▸ **Directions**:
Copy the listing below word for word, omitting the pictures.

▸ **Supplied information**:

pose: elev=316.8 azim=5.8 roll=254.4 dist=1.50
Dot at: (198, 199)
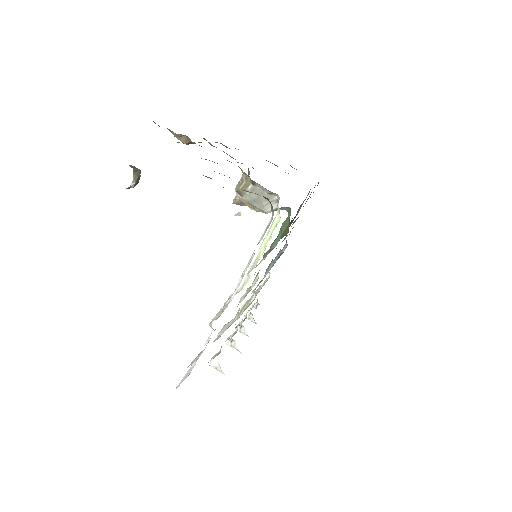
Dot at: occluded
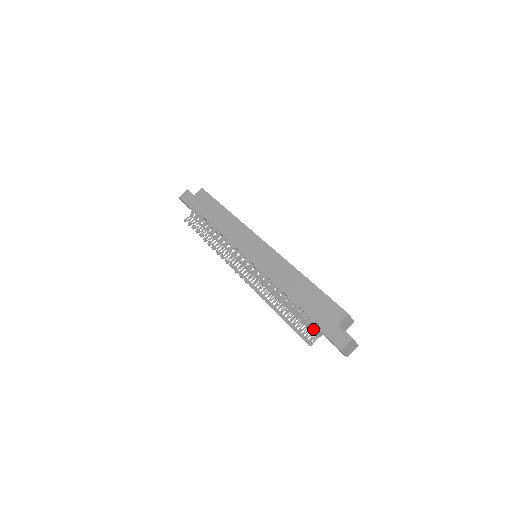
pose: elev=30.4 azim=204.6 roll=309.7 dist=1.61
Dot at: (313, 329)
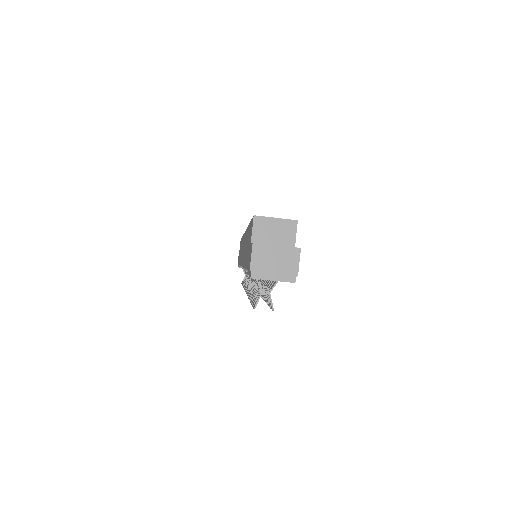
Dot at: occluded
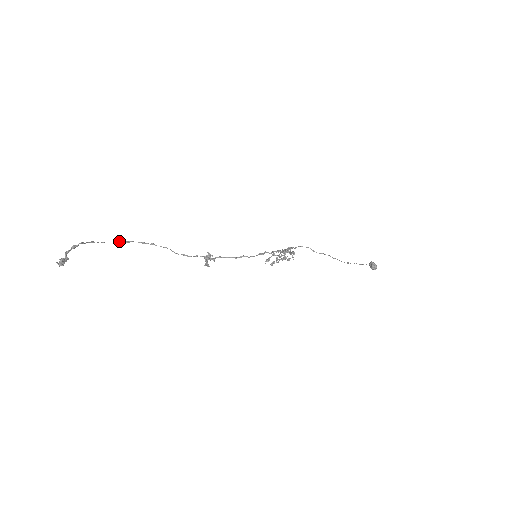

▸ **Final result**:
pose: elev=316.8 azim=5.8 roll=254.4 dist=1.50
Dot at: (198, 199)
Dot at: occluded
pose: elev=30.4 azim=204.6 roll=309.7 dist=1.61
Dot at: (313, 329)
Dot at: occluded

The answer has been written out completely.